Meselâ insan bu durumda
düşündüğü şeyleri ya da yaşadığı hâli görür. Onun için kişi hayırlı rüya
gördüğü zaman sevinip, rüyayı hoş görmeli, kötü bir rüya gördüğü zamanda hiç
kimseye söylememeli ve yataktan kalktığı zaman da sol tarafına euzü besmele
çekerek üç defa tükürür gibi üflemelidir. İnşallah o rüyanın olumsuz etkisi
insanın üzerinden o zaman gider.
Bazen bazı kişiler kötü bir rüya
görünce, hemen telefon açıp anlatıyor. O tür kötü rüya görüldüğü zaman
anlatmayın. Dediğimiz gibi sol tarafa euzü besmele çekip üç defa tükürür gibi
nefes verince, inşallah hiçbir şey olmaz.

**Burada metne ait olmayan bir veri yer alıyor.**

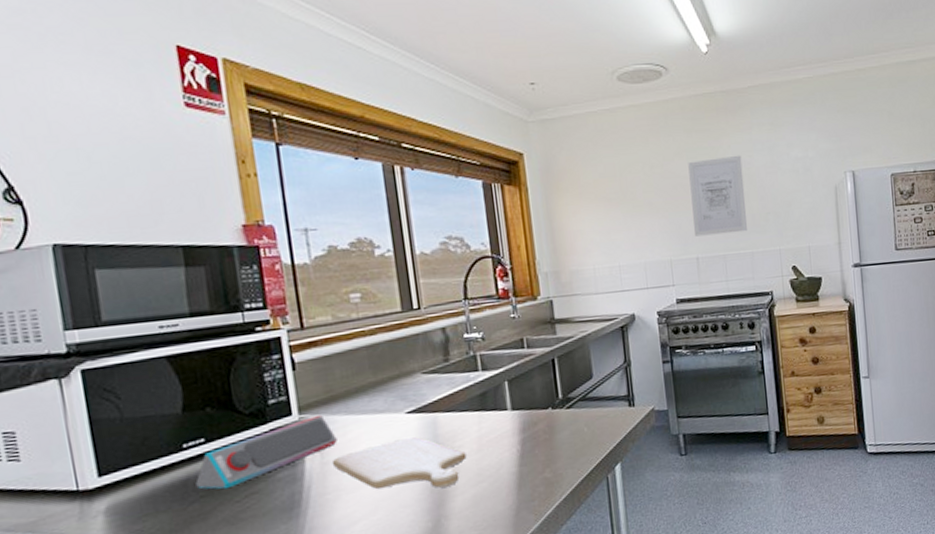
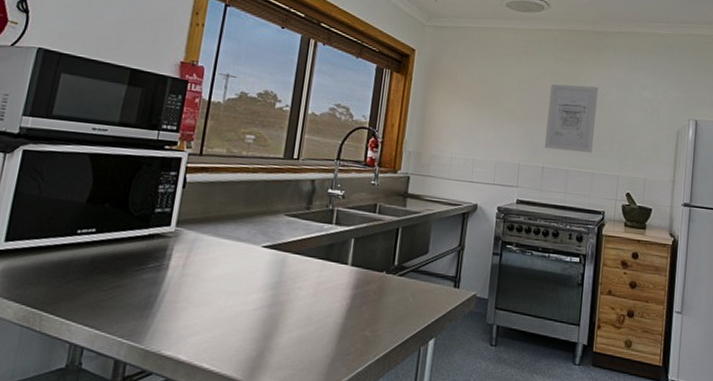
speaker: present [195,414,337,489] -> none [76,230,200,276]
chopping board: present [332,436,467,489] -> none [189,268,303,322]

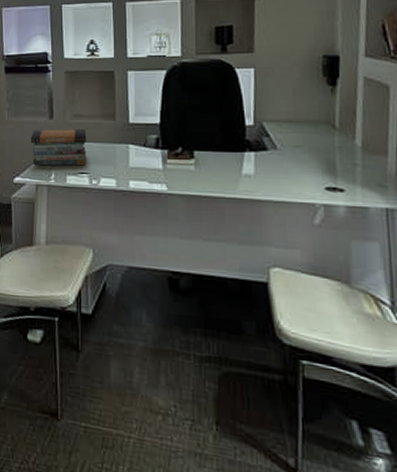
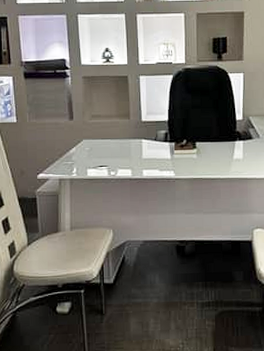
book stack: present [30,129,87,166] -> none [52,128,105,162]

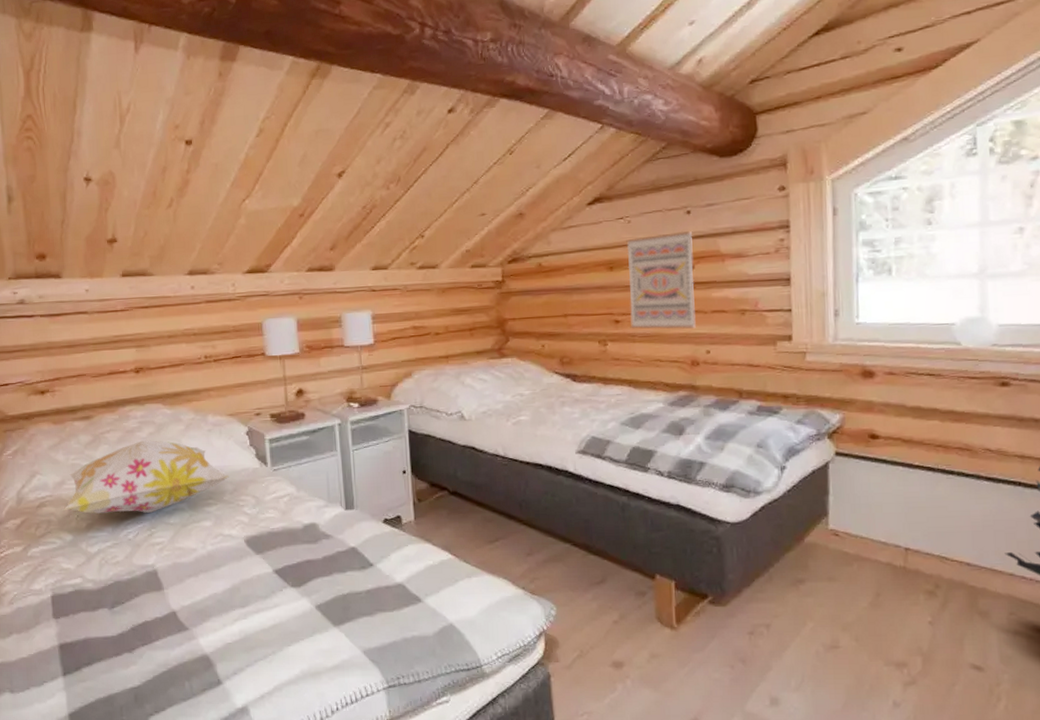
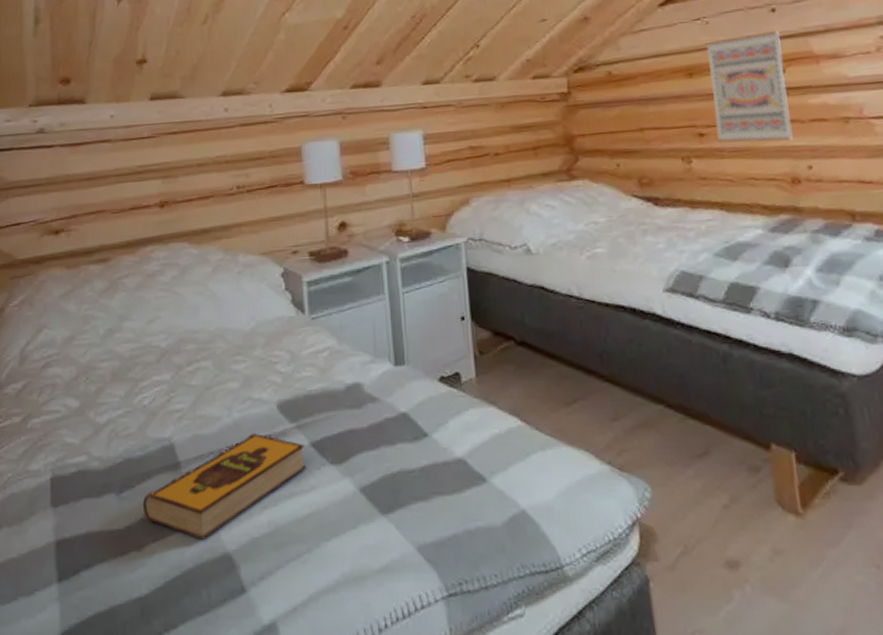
decorative pillow: present [61,440,229,514] -> none [69,285,261,375]
hardback book: none [131,562,271,644] -> present [142,433,306,540]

Güzel ve rahat bir uyku için ve aynı zamanda güzel rüya görmek için ben sizlere şunu tavsiye ediyorum: Akşam yatarken, bir Fatiha, bir Âyet-el Kürsî, Li-ilâfi, İhlâs, felâk, Nâs sûrelerini okuyup, elinize üfledikten sonra bütün bedeninize mesh edin sonra otuz üç defa “Sûbhallah”, otuz üç defa “Elhâmdulillah”, otuz üç defa “Allahu Ekber” diye söylerseniz inşallah, hem rahat uyur, hem de güzel rüyalar görürsünüz.